==== TEXT SECTION ====

Sometimes jagged but never jarring, she achieves a keen balance between things going wrong and the peaceful bemusement in being responsible for it. This is a kind of maximalist minimalism - there is a lot compressed into each of the two pieces, and yet it is minimal and definitely not harsh or noisy. The longer "Mauve 1" goes on, the warmer it gets, with a deep, eccentric rhythm broadening its sound with a deep foundation. And although this foundation remains slightly unstable, it provides the listener with enough foothold to appreciate the meticulous layering of textures, all of which are distressed but which together mesh pleasingly. As Mauve 1 draws to an end, it sheds some of the extraneous distortion nibbing at its edges and takes on a reflective, almost Tibetan mood, vaguely reminiscent of the work of Eliane Radigue.

Compared to "Mauve 1", "Mauve 2" is a much more restained affair, a needling drone with rumblings ruffling its surface. A kind of postscript.

(-) Stephen Fruitman



Touching Extremes, 09.09.2009

In his comments on Mauve Cycles - first CD of Polish Anna Zaradny - Daniel Brozek points out that "the involvement of women in contemporary experimental music still seems to be perceived as unusual". Of course, talented girls such as Olivia Block, Natasha Barrett or Helena Gough will beg to differ in their respective ambits; Brozek himself quotes Delia Derbyshire, Christina Kubisch and Kaffe Matthews as somewhat contrary examples to the original thesis. There is life on the planet of intelligent female composers after all.

==== EXERCISE DATA ====

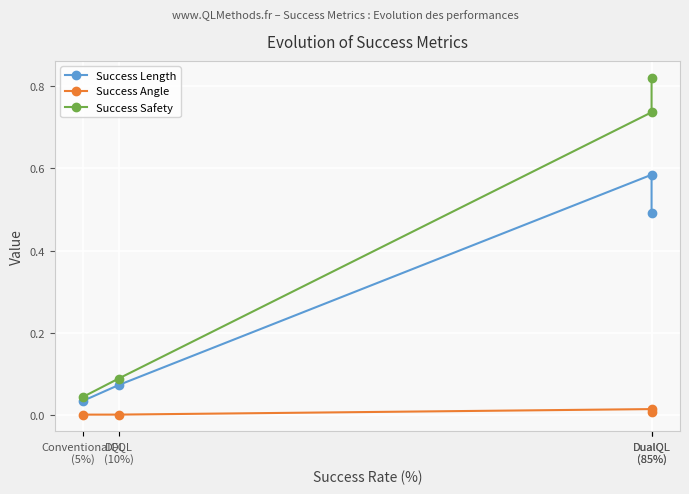

Is this an area chart (filled region under the line)?

No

====

→ **INSTRUCTIONS TO FOLLOW**:
Repeat the Mauve Cycles text above in full, word for word.

→ **WORKED SOLUTION**:
Sometimes jagged but never jarring, she achieves a keen balance between things going wrong and the peaceful bemusement in being responsible for it. This is a kind of maximalist minimalism - there is a lot compressed into each of the two pieces, and yet it is minimal and definitely not harsh or noisy. The longer "Mauve 1" goes on, the warmer it gets, with a deep, eccentric rhythm broadening its sound with a deep foundation. And although this foundation remains slightly unstable, it provides the listener with enough foothold to appreciate the meticulous layering of textures, all of which are distressed but which together mesh pleasingly. As Mauve 1 draws to an end, it sheds some of the extraneous distortion nibbing at its edges and takes on a reflective, almost Tibetan mood, vaguely reminiscent of the work of Eliane Radigue.

Compared to "Mauve 1", "Mauve 2" is a much more restained affair, a needling drone with rumblings ruffling its surface. A kind of postscript.

(-) Stephen Fruitman



Touching Extremes, 09.09.2009

In his comments on Mauve Cycles - first CD of Polish Anna Zaradny - Daniel Brozek points out that "the involvement of women in contemporary experimental music still seems to be perceived as unusual". Of course, talented girls such as Olivia Block, Natasha Barrett or Helena Gough will beg to differ in their respective ambits; Brozek himself quotes Delia Derbyshire, Christina Kubisch and Kaffe Matthews as somewhat contrary examples to the original thesis. There is life on the planet of intelligent female composers after all.